Teaching difficult topics that introduce terms that students have not seen before, or to English Language Learner’s that are not familiar enough with English yet can pose a challenge. The important thing to consider is what is important and what will help the students in the long run. Going through each term before the content takes too much time and is impractical in a course that is dense with content. (Nargund-Joshi and Bautista 25) What will benefit the students the most would be to teach them the content in a context that they can understand, and then introduce how the terms fit into the content. This will help the students in the long run because learning terms is essentially memorization, and memorization is at the bottom of blooms taxonomy. Learning the content shows a higher level of brain function and understanding, and it will also make it easier to learn the terms. I have taken a course that focused on essentially teaching students how to read chemistry. The biggest challenge that students face is the fact that a majority of the terms in chemistry are brand new because it is the first time that they are seeing them. What I got out of that class was to help students get the big picture before anything else. When students understand the big picture, the small details are easier to understand because there is an underlying base of knowledge that the students can refer to. Students often stress themselves over small details, and as a result do not have the time and/or energy to tackle big picture ideas. It is almost an identical issue as learning terms versus content. It may be nice that a student can memorize 10 terms per chapter, but it does nothing for the student if they can’t apply those terms to the content.

 

Nargund-Joshi, V., & Bautista, N. (2016). Which Comes First--Language or Content? The Science Teacher, 083(04), 24–30. doi: 10.2505/4/tst16_083_04_24

Carolyn Mohr Carolyn Mohr 92296 Points

Hi Romeel,

I especially appreciated your comment, '...it does nothing for the student if...can't apply those terms to the content.'  So true!  I think about how I used to get all of the lab equipment out at the beginning of a school year and require my students to learn all of the names.(Some of the equipment they would not be using until January - if at all!)  Those students good at memorization had no problem with that delivery.  However, the majority of my middle schoolers DID have difficulty with so many terms at once. When I figured out that some terms shouldn't be introduced until point of need, it made learning science equipment a piece of cake - well, we call it chunking now :-).

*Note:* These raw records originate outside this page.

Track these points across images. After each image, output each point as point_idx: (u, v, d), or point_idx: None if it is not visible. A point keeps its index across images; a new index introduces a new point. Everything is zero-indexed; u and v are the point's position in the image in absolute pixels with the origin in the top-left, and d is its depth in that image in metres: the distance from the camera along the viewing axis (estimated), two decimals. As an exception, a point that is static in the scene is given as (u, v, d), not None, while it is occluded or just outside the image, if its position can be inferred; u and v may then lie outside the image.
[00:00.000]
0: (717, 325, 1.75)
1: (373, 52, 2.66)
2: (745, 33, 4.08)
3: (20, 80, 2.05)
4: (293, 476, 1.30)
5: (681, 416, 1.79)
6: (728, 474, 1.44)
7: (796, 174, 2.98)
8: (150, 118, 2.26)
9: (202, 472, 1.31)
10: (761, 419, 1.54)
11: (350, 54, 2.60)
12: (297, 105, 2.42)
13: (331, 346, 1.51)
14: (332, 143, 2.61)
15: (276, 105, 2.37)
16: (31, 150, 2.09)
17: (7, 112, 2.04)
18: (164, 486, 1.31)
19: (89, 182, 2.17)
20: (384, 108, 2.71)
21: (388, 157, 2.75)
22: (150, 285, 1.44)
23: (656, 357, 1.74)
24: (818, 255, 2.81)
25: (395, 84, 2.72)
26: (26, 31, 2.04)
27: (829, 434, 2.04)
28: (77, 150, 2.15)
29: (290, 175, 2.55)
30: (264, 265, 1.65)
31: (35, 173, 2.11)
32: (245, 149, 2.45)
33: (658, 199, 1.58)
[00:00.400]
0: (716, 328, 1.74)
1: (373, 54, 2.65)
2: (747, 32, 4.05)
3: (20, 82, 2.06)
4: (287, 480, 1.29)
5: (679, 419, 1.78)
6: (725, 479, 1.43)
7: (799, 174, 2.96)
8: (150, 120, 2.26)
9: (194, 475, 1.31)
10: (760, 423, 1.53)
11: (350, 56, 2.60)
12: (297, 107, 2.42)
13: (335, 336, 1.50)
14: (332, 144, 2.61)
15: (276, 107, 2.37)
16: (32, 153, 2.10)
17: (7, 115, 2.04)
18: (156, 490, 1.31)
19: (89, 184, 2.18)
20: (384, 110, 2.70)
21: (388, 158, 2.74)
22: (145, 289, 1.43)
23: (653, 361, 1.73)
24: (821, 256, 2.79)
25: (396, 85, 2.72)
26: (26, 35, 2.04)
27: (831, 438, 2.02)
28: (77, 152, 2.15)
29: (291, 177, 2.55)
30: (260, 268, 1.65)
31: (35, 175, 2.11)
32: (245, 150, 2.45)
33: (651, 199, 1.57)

I love the Frayer model as another strategy for learning a vocabulary term at point of need.  In The Science Teacher article, 'Reading to Learn Science as an Active Process' by V. Gillis and G. MacDougall, (2007), a sample Frayer Model is shared along with several other great ideas for helping students make sense of the vocabulary terms in the content they read. You can access this article at: https://common.nsta.org/resource/default?id=10.2505%2f4%2ftst07_074_05_45

Best wishes for a highly successful teaching career!